Mr Ofori-Atta said this when he presented the 2024 budget to Parliament on Wednesday, November 15.
He said the Government was reviewing those proposals, with the expectation of converging towards a solution in compliance with the comparability of treatment principle. “It is envisaged that, in the coming weeks, extensive negotiations with both groups will commence and ensure that we achieve the targets set under the IMF/World Bank Debt Sustainability Framework. We are hopeful of a year-end resolution,” he said.
“An agreement in principle on the restructuring parameters is expected to be reached in the coming week. This will be formalised in an MOU between the Government and the Official Creditor Committee (OCC),” he noted.
This development is in respect of the country’s defined parameters for a haircut between 20 and 40 per cent, a maximum five per cent interest rate and maturity not to exceed 20 years. The completion of the external debt restructuring, the Minister said would further improve the country’s debt trajectory, enabling Ghana to reach its target of 55 per cent debt to Gross Domestic Product (GDP) by 2028.
“Total public debt has declined from 73.1 per cent of GDP at the end of 2022 to 66.4 per cent of GDP as of September 2023. The completion of external debt restructuring is expected to further improve Ghana’s debt situation,” he said.

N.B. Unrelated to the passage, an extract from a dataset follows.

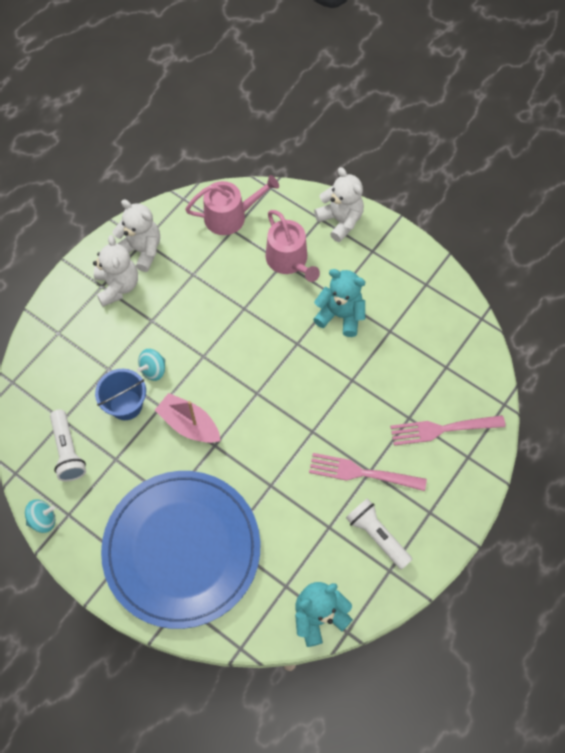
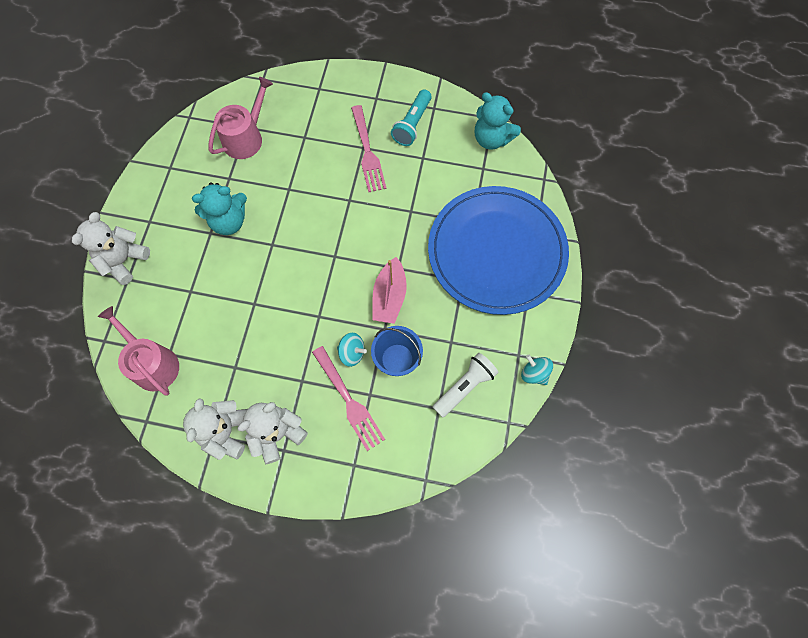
camera: 115 degrees left, 5 degrees up
(289, 261) = (186, 286): pink watering can -> pink watering can (246, 137)
(340, 315) = (229, 221): turquoise teddy bear -> turquoise teddy bear turned 105 degrees counterclockwise
(376, 535) = (412, 125): white flashlight -> turquoise flashlight
(443, 429) = (303, 111): pink fork -> pink fork (348, 400)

A Staff Level Agreement (SLA) by the IMF Mission indicated that Ghana had met all six of the Quantitative Performance Criteria (QPCs), two out of the three Indicative Targets, and six of the seven Structural Benchmarks in September 2023. The targets include a floor on net international reserves, a ceiling on primary balance on a commitment basis, a ceiling on contracting non-concessional loans/guarantees, zero collateralized borrowings, and no accumulation of external debt service arrears.

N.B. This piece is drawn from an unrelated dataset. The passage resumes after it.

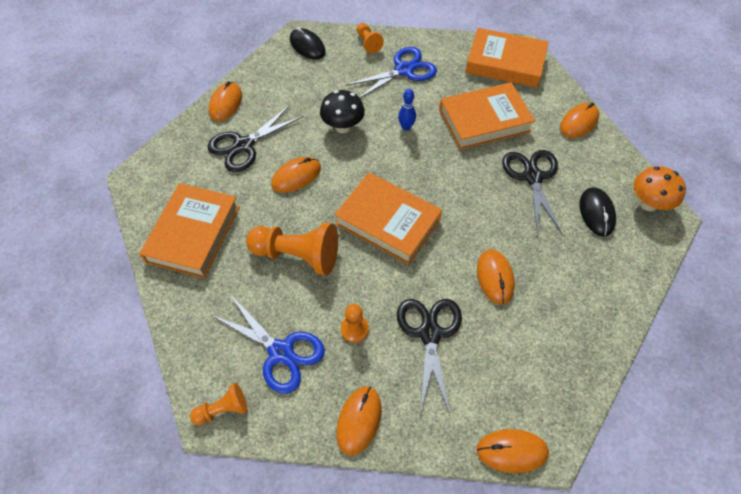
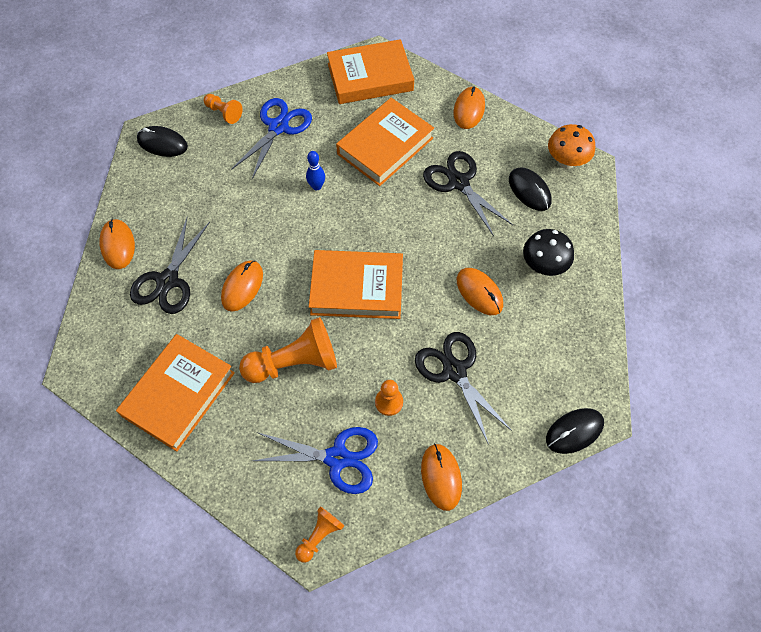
camera: 30 degrees left, 5 degrees up
(193, 234) = (179, 394): orange book -> orange book turned 45 degrees clockwise
(343, 127) = (255, 214): black mushroom -> black mushroom (543, 266)
(512, 451) = (574, 431): orange mouse -> black mouse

The two indicative targets met were a floor on social spending and a floor on non-oil public revenue, and zero net accumulation of payables extension, largely due to the ongoing negotiations with Energy Sector Independent Power Producers (IPP) on legacy debt.
The six structural benchmarks met included the preparation and publication of an arrears clearance and prevention strategy, the preparation and publication of a financial sector strengthening strategy, and the preparation and publication of a strategy for the review of earmarked (statutory) funds. The others were, the preparation and publication of a medium-term revenue strategy, a strategy for indexation of Livelihood Empowerment Against Poverty (LEAP) benefits and BoG approval of capital-building buffer plans for banks.
The unmet structural benchmark was SB on the preparation and publication of an updated Energy Sector Recovery Plan, expected to have been completed at the end of June 2023.
Ghana requested a debt treatment under the G20 Common Framework for Debt Service Suspension Initiative (CF-DSSI) on December 13, 2022. Bilateral creditors established the Official Creditor Committee (OCC) on May 12, 2023, under the auspices of the Paris Club to restructure the bilateral debt.
“Action is needed from the creditors’ side; Ghana has done its fair share, and it’s for creditors to take the next steps, and we’re not going to ask the Government to do more adjustment because creditors haven’t asked either,” says Mr Abebe Aemro Selassie, Director, African Department, IMF.